Video Workouts

Role

Design Owner

Teammates

Project Manager

Fitness Scientist SME

Club Liaison

Leadership

Timeline

August - December 2021

Outcome

Shipped to over 20,000 fitness clubs

What are video workouts?

Video workouts are pre-recorded exercises programmed specifically to a machine and cater to different fitness levels, goals, and preferences, offering a wide range of exercise styles, durations, and intensities.

Precor machines have previously tried video workouts like RunTV, but nothing proprietary.

So, we planned on partnering with studios to produce our own video workout content.

Where can we fit the new video workout content in the new NextGen OS?

Navigating video workouts should be simple and content categorization should minimize cognitive load.


How can we also make video workouts uniquely interactive to keep the user engaged throughout the workout?

Ideation

After my PM and I prioritized each problem, we iterated on low-fidelity designs for a couple of design sprints and pitched to Engineering to understand feasibility. We decided on the following:


Hierachy

Video workouts should have its own category in the NextGen OS options for workouts.

Using a similar content curation approach to streaming services like Netflix and Spotify, we will offer out-of-the-box video workout subcategories that are personalized to the exerciser.

  • Promotional/seasonal categories.

  • With an option for the exerciser to create their own categories down the road

Messaging

Display friendly messages and prompts to the users reminding them to drink water, check heart rate, etc. This will be timed with every workout.

  • Messaging will be limited at first - will appear in regular intervals and at the beginning/ending of each phase of the workout.

  • With an option for Precor or the content studios to timestamp certain parts of a video workout to display a custom message down the road.

Research

It was best to widen our range of testers, in age, fitness background, lifestyle, etc. when testing conceptual projects like Video Workouts. We gathered a pool of volunteers and walked them through low-fidelity design specs.


Can users navigate to the video workouts they want?

Does the user interface and information hierarchy reduce the cognitive load?

Yes, all users were able to navigate to the specific workouts we asked them to.

The information displayed on the workout cards and on the takeover screens gave them enough context before starting/committing to the workout.


Will curating video workouts into personalized categories increase engagement?

Yes, curating personalized workout categories was well-received and is unique to the fitness space (we validated this with competitor analysis).


How do users behave/interact with video content when exercising today?

Is there a lack of engagement?

What are the causes of that?

-- DATA LISTING --
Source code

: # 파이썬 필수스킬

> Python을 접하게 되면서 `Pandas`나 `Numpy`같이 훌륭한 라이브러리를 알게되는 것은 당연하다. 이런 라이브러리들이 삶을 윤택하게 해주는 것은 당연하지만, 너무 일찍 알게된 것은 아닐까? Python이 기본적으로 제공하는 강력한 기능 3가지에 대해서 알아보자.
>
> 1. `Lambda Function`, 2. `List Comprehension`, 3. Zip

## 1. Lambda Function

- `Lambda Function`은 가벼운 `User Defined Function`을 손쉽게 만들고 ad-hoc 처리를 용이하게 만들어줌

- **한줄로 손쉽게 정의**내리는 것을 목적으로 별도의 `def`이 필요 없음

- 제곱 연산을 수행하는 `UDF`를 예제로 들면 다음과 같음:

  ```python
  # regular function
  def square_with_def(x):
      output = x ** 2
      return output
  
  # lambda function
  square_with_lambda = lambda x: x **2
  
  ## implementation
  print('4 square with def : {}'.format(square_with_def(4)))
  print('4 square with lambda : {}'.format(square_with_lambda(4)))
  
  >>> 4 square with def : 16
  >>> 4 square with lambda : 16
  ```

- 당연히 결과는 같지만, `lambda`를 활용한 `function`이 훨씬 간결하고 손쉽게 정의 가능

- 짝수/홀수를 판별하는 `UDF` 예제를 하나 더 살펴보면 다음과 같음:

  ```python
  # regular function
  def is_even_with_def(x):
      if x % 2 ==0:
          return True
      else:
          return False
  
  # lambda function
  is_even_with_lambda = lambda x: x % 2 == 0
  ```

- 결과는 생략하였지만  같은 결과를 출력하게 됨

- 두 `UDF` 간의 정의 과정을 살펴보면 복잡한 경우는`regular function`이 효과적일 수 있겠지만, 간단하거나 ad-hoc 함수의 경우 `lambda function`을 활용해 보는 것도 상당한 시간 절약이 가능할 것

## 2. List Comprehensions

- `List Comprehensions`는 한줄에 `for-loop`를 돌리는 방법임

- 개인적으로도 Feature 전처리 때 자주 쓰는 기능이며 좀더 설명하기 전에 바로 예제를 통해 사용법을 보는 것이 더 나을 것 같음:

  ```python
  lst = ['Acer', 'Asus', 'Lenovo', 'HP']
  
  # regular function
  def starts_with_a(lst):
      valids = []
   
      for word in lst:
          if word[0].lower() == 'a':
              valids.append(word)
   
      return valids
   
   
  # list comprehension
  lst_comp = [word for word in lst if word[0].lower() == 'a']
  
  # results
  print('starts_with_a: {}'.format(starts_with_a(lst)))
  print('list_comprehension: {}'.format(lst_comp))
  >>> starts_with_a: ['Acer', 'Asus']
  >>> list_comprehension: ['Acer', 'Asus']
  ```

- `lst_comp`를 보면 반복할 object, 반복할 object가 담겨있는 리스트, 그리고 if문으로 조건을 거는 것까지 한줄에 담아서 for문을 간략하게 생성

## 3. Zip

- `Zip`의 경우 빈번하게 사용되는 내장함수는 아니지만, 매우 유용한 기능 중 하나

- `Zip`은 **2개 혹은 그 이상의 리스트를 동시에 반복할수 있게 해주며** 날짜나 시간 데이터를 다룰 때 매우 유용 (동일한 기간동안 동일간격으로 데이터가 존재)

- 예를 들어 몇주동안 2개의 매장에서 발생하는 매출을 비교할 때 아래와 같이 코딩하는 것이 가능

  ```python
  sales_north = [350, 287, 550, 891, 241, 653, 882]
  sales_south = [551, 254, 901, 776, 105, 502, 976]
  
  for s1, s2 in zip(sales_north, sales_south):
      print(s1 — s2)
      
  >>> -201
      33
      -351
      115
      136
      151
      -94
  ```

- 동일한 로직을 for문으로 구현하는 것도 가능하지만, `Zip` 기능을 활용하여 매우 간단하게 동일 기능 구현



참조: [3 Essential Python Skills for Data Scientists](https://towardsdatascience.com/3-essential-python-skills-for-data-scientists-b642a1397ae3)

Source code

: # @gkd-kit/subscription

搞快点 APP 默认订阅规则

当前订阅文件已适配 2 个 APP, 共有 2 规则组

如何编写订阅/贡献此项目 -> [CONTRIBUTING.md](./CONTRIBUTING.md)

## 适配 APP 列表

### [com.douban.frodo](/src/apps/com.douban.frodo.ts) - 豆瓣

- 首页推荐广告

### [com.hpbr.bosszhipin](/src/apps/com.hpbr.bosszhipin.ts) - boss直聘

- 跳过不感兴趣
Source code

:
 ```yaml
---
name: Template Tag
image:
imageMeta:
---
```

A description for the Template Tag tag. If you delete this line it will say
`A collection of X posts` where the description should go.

-- WHAT TO PRODUCE --
Return the part of the video workouts case study between "What are video" and "minimize cognitive load.", inclusive, copied exactly.

-- YOUR SOLUTION --
What are video workouts?

Video workouts are pre-recorded exercises programmed specifically to a machine and cater to different fitness levels, goals, and preferences, offering a wide range of exercise styles, durations, and intensities.

Precor machines have previously tried video workouts like RunTV, but nothing proprietary.

So, we planned on partnering with studios to produce our own video workout content.

Where can we fit the new video workout content in the new NextGen OS?

Navigating video workouts should be simple and content categorization should minimize cognitive load.